The Intellectual Property Issue


The Disaggregation of Intellectual Property

How the laws of intellectual property have grown--and grown apart

The following is an abridged version of the speech that Professor Fisher delivered upon accepting the Hale and Dorr Chair in Intellectual Property Law.

Over the course of American history, the law of intellectual property has gradually become fragmented into industry-specific subfields. Until now, this trend has been largely inadvertent and uncoordinated. Should it be applauded and pursued deliberately or resisted? I will approach that question circuitously--by first outlining the ways in which the fields of doctrine that together constitute intellectual property law have evolved, and only then considering whether we should strive to disaggregate them.


There are three main zones of intellectual property law: copyright, patent and trademark. Copyright law provides long-term, medium-strength protection for original forms of expression. Copyright originated in a 1790 statute, adopted under the auspices of Article I, Section 8, Clause 8 of the United States Constitution. In the first copyright statute, Congress protected three kinds of works: books, maps and charts.

Since then, Congress and the courts cooperated in expanding the set of protected creations. For example, musical compositions were added in 1831. Photographs became protected in 1865. (Today, not only is xeroxing a landscape photograph clearly illegal, but even taking a photograph substantially similar to a photograph someone has previously taken may give rise to an infringement claim.) Sound recordings--as distinct from the compositions they embody--were added in 1971. Software was formally added in 1978. Architecture became subject to copyright in 1990.


Patent law, by contrast, provides short-term, strong protection for inventions. The subject-matter coverage of patent law has grown, with a few notable exceptions, in ways comparable to copyright.

Patents--more specifically, utility patents--are conventionally divided into two broad categories: products (meaning inventions in the conventional sense) and processes (meaning new ways of doing things). Products are, in turn, subdivided into three subcategories: machines, compositions of matter and a residual category called "articles of manufacture." Laws of nature, mathematical algorithms and naturally occurring substances were traditionally construed to be outside the zone of patent protection.

During the past 200 years, lawmakers have made a series of additions to the patent field. For example, in the 1930 Plant Protection Act, Congress extended special, limited patent protection to asexually reproduced new plant varieties--like chrysanthemums in new colors, created through radiation. The 1970 Plant Variety Protection Act extended limited patent protection to sexually reproduced new varieties.

Judges have played a part in this expansion as well. In the Parke-Davis case (1911), Judge Learned Hand LL.B. 1896 ruled that adrenaline, a purified form of the suprarenal gland, could be patented. Among the many derivatives of this seemingly innocuous proposition is patent protection for genes. Beginning in the 1990s, the Federal Circuit has consistently upheld patents on purified and isolated full-gene sequences whose physiological functions (in other words, the proteins for which they code) have been identified. Plainly, genes are "naturally occurring substances." But the courts take the position that, in Arti Rai's words, an "isolated gene sequence . . . differs from the DNA base pair sequence that is found on the chromosome in nature," because it has been disentangled from the surrounding "junk" DNA--so called because it has no apparent coding function.

In the 1980 Chakrabarty decision, the Supreme Court held that a genetically engineered bacterium is patentable, announcing broadly that "anything under the sun that is made by man" can be patented. In 2001, the Court adhered to that position, ruling that new plants could be protected, either narrowly under the PPA or PVPA, or broadly using general utility patents.

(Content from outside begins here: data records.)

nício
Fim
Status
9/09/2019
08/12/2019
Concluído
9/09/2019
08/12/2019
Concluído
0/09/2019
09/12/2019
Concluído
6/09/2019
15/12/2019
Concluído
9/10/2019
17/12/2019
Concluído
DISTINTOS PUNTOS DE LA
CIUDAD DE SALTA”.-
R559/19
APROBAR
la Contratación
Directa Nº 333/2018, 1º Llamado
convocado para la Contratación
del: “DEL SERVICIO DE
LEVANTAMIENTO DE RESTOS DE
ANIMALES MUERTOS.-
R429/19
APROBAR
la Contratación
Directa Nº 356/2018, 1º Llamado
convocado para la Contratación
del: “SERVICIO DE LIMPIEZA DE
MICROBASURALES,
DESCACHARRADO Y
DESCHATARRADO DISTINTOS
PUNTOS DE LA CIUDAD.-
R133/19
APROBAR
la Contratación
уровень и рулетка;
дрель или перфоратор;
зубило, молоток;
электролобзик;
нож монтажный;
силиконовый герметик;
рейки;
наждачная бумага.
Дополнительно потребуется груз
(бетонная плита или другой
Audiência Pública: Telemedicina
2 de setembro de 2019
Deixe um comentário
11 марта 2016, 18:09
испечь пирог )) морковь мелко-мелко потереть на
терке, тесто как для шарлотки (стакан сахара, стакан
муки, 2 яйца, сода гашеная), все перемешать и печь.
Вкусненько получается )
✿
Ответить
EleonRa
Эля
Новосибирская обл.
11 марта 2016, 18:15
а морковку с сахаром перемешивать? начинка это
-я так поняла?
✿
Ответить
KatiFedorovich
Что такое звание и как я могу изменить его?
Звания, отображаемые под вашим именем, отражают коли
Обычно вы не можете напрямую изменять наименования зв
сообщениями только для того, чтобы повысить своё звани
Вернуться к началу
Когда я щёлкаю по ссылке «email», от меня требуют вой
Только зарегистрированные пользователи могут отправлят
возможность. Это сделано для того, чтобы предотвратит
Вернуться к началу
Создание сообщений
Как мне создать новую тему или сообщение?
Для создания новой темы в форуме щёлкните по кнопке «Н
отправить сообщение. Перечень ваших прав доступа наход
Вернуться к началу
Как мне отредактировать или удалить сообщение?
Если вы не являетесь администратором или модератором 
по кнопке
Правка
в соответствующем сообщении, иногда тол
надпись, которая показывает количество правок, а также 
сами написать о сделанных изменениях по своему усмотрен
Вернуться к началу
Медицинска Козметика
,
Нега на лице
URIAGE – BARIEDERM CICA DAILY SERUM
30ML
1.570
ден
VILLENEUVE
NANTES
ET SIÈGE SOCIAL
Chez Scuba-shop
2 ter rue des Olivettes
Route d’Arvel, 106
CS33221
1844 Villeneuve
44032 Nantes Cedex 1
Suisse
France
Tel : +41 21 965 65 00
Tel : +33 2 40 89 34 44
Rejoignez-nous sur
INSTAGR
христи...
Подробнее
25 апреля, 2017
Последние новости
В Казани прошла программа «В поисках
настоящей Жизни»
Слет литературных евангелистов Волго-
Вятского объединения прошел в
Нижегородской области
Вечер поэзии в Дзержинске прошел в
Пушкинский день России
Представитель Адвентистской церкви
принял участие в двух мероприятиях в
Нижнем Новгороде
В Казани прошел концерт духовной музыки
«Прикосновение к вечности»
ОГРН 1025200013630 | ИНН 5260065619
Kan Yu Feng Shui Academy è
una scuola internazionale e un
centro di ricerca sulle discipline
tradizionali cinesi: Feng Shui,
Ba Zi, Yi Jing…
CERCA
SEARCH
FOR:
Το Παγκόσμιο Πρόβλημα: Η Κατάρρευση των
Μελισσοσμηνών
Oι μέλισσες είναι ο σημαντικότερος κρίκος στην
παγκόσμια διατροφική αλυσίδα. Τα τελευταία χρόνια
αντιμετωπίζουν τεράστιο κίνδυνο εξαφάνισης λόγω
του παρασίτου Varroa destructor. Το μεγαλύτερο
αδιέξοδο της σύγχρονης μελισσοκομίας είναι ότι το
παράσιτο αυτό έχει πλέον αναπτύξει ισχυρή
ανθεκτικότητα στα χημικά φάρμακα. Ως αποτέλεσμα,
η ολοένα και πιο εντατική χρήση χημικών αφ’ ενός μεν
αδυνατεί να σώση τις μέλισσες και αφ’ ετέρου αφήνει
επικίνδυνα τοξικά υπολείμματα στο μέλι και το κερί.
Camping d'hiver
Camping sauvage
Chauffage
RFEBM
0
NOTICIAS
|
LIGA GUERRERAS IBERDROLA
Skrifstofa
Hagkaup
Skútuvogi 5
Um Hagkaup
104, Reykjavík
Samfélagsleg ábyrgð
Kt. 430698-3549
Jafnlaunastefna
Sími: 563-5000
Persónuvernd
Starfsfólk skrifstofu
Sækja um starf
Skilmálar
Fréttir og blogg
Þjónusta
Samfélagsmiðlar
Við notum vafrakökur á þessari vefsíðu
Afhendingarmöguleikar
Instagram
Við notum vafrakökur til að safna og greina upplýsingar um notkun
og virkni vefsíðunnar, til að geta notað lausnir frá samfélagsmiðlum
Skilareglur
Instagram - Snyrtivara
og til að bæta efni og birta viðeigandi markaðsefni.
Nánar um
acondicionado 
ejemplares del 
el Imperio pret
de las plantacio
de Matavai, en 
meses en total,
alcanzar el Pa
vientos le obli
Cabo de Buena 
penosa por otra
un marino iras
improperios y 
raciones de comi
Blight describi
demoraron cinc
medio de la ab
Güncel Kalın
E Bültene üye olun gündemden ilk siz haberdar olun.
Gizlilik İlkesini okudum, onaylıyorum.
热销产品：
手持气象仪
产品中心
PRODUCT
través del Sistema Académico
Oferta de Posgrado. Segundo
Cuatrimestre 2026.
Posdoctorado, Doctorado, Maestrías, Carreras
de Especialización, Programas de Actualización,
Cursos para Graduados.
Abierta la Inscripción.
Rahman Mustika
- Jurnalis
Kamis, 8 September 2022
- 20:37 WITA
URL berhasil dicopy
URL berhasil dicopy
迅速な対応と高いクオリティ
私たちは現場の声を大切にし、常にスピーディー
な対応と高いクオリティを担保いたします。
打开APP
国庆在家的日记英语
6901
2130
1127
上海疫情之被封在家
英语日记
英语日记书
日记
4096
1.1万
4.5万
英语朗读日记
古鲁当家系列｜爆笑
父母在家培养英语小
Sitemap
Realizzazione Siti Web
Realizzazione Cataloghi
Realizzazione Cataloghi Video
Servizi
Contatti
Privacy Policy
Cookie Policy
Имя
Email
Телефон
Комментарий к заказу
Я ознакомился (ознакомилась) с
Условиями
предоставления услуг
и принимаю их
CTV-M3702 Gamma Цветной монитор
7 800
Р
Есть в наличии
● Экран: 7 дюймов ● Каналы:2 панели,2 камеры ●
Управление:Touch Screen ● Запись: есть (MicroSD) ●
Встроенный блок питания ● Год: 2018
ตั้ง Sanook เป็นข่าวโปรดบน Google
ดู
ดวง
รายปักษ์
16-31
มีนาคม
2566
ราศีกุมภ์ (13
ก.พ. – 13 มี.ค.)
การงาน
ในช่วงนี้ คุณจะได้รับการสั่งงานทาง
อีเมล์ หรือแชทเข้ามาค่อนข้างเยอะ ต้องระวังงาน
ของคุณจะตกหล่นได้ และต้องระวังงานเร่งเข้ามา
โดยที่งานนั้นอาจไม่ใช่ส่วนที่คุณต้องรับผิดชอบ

Since the 1980s, a series of court decisions have removed virtually all impediments to the patenting of software in the United States, resulting in a steady increase in applications and grants. The Patent and Trademark Office, meanwhile, quietly began granting patents on business methods--like's one-click online checkout system--which had been considered unpatentable on the ground that they consisted of abstract ideas. When challenged, the PTO's policy (though not Amazon's specific innovation) held up in court, leading to a vast wave of filings.

In the spirit of a clock striking 13, the PTO has recently issued a few patents on athletic moves--for example, on an unusual way of holding a putter. Patents of this variety are not likely to survive judicial scrutiny. But they are nonetheless suggestive of a worrisome trend.